The 15th iteration of the bilateral exercise known as “Iron Fist" kicks off on Friday and and involves a Japan Ground Self-Defense Forces’ 2nd Amphibious Rapid Deployment Regiment Amphibious Rapid Deployment Brigade, which is sending about 330 personnel for the exercise.
Joint training on amphibious operations comes as the Trump administration considers military options for Kim Jong Un.
The brigade is charged with protecting southern islands of Japan that do not have established units on site. For that it needs to move and displace in amphibious terrain quickly.
Participating Marine units include elements of: 15th Marine Expeditionary Unit; 1st Battalion, 11th Marine Regiment; 5th Battalion, 11th Marine Regiment; Combat Logistics Battalion 15; 3rd Marine Aircraft Wing; 3rd Assault Amphibian Battalion; 1st Air Naval Gunfire Liaison Company (ANGLICO); 1st Reconnaissance Battalion; amphibious transport dock ship Portland (LPD-27) and dock landing ship Pearl Harbor (LSD-52), Amphibious Squadron 5, 1st Lt. Pedro Caballero, 15th MEU spokesman, wrote in an email to Marine Corps Times.

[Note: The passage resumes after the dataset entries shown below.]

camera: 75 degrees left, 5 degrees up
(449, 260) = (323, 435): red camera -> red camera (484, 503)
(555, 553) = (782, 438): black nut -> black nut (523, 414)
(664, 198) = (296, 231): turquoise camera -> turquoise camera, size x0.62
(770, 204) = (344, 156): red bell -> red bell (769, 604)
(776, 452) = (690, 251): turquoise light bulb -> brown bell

“We won’t publicly name any country, but the fact is that the Chinese navy has frequently made incursions into the Pacific Ocean by passing through the Miyako Strait,” a Japanese defense official told Japan Times in April. “They’ve become increasingly active (in the Pacific) over the past five years.”

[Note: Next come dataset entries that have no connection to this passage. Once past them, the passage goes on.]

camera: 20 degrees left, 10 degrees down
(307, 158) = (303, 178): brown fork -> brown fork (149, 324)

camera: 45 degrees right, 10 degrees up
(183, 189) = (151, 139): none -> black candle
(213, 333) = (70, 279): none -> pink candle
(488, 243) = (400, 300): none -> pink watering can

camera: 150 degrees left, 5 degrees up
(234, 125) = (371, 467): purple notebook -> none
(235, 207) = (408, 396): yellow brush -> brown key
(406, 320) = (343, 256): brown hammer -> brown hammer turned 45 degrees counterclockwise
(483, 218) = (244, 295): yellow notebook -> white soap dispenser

Japanese officials have spoken publicly about Chinese military aircraft, submarines and warships making deeper excursions in the Western Pacific Ocean, specifically crossing waters between Okinawa, Japan, and Miyako Island in both 2017 and 2018, according to Japan Times.
The Miyako Strait is considered a strategic choke point that experts say the Chinese navy must travel to be considered a true blue water navy in the Pacific and move beyond coastal maneuvers.
In mid-2019, reports from Japan Times also referenced a three-month deployment of the Izumo helicopter carrier ― one of the two largest vessels in the Japanese fleet. That carrier was slated to traverse areas of both the South China Sea and Indian Ocean.
Though the Izumo-class vessels were built to launch helicopters, in 2018 the Japanese government announced plans to convert some of those helicopter carriers to make them capable of launching F-35B stealth fighters.
The year 2019 was the first time Japan brought its own assault amphibious vehicles to the U.S. for the exercise, according to Marine Corps statements.
“The development brought about by [Japan’s] own assault amphibious vehicles significantly increases [their] ability to employ amphibious combat power and keep the people of Japan safe from our adversaries,” said the then-commander of 1st Marine Division, Maj. Gen. Robert F. Castellvi.